Your task: All lines from the one containing "-sivultamme." through the final line of the entries are to be written out verbatim; no other line is to be included.

#### Data for this exercise ####

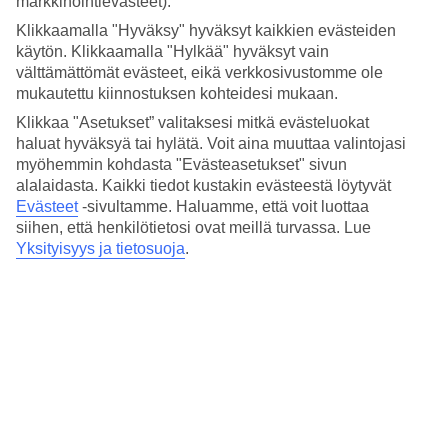
markkinointievästeet).
Lyhyesti hotellista
Klikkaamalla "Hyväksy" hyväksyt kaikkien evästeiden
käytön. Klikkaamalla "Hylkää" hyväksyt vain
Ulkouima-allas
välttämättömät evästeet, eikä verkkosivustomme ole
Kyllä
mukautettu kiinnostuksen kohteidesi mukaan.
Ravintola/Baari
Kyllä/Kyllä
Klikkaa "Asetukset” valitaksesi mitkä evästeluokat
haluat hyväksyä tai hylätä. Voit aina muuttaa valintojasi
Keskilämpötila Fort Lauderdale
myöhemmin kohdasta "Evästeasetukset" sivun
alalaidasta. Kaikki tiedot kustakin evästeestä löytyvät
Evästeet
-sivultamme.
Haluamme, että voit luottaa
Edellinen
siihen, että henkilötietosi ovat meillä turvassa. Lue
Yksityisyys ja tietosuoja
.
Tammi
24
°
C
Yö:
18
°C
Vesi:
21
°C
Poutapäiviä:
24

####

Task output:
-sivultamme.
Haluamme, että voit luottaa
Edellinen
siihen, että henkilötietosi ovat meillä turvassa. Lue
Yksityisyys ja tietosuoja
.
Tammi
24
°
C
Yö:
18
°C
Vesi:
21
°C
Poutapäiviä:
24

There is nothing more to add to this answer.